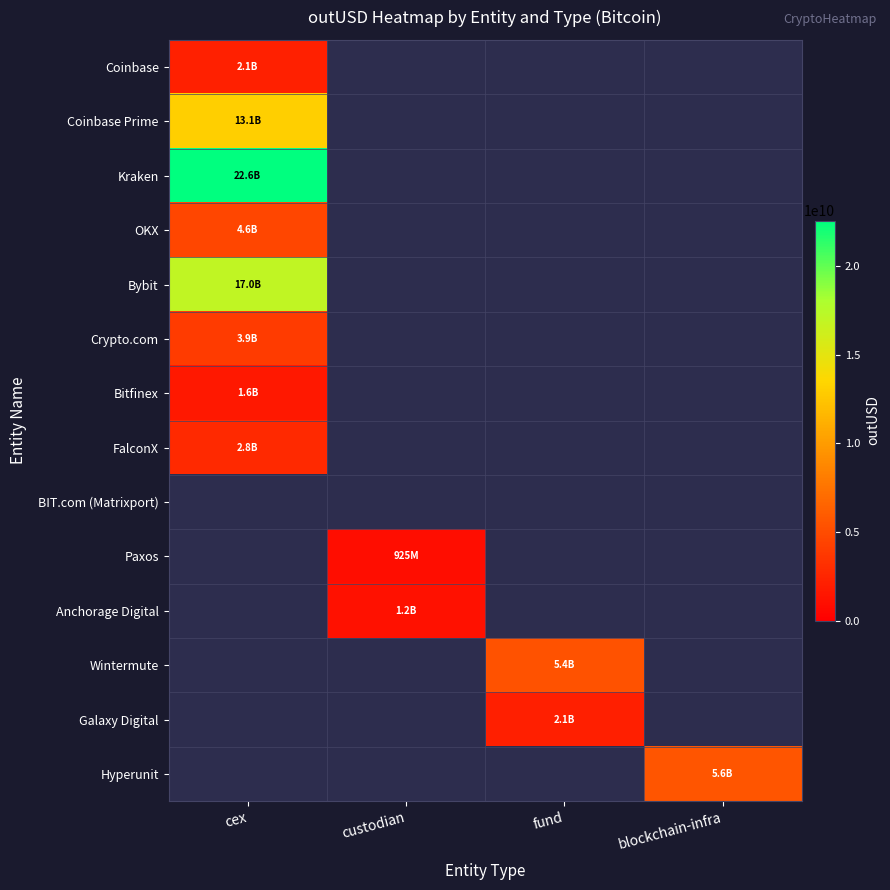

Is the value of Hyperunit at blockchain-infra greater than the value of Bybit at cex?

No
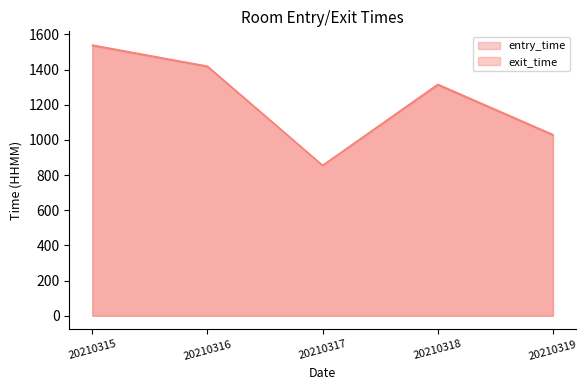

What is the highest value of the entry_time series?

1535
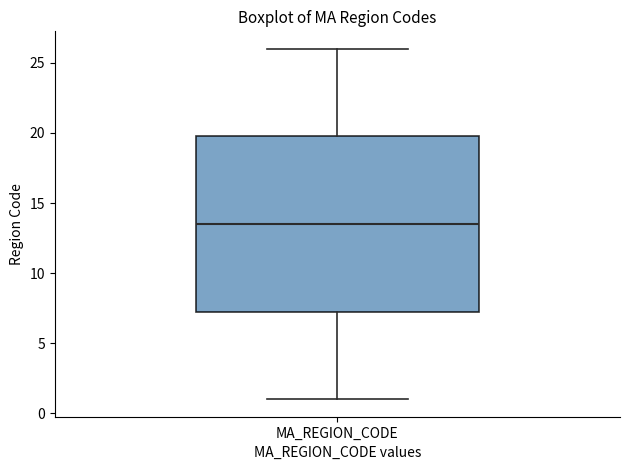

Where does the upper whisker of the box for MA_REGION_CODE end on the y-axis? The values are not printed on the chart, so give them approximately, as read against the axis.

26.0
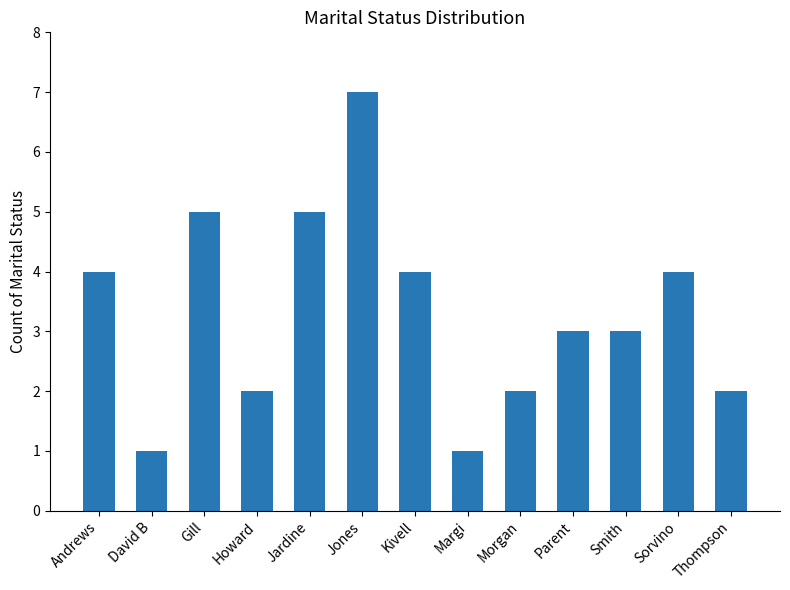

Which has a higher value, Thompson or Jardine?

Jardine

* * *

== Work required ==
Reproduce every record above verbatim, leaving out the pictures.

== Output for this task ==
Is the value of Hyperunit at blockchain-infra greater than the value of Bybit at cex?

No

What is the highest value of the entry_time series?

1535

Where does the upper whisker of the box for MA_REGION_CODE end on the y-axis? The values are not printed on the chart, so give them approximately, as read against the axis.

26.0

Which has a higher value, Thompson or Jardine?

Jardine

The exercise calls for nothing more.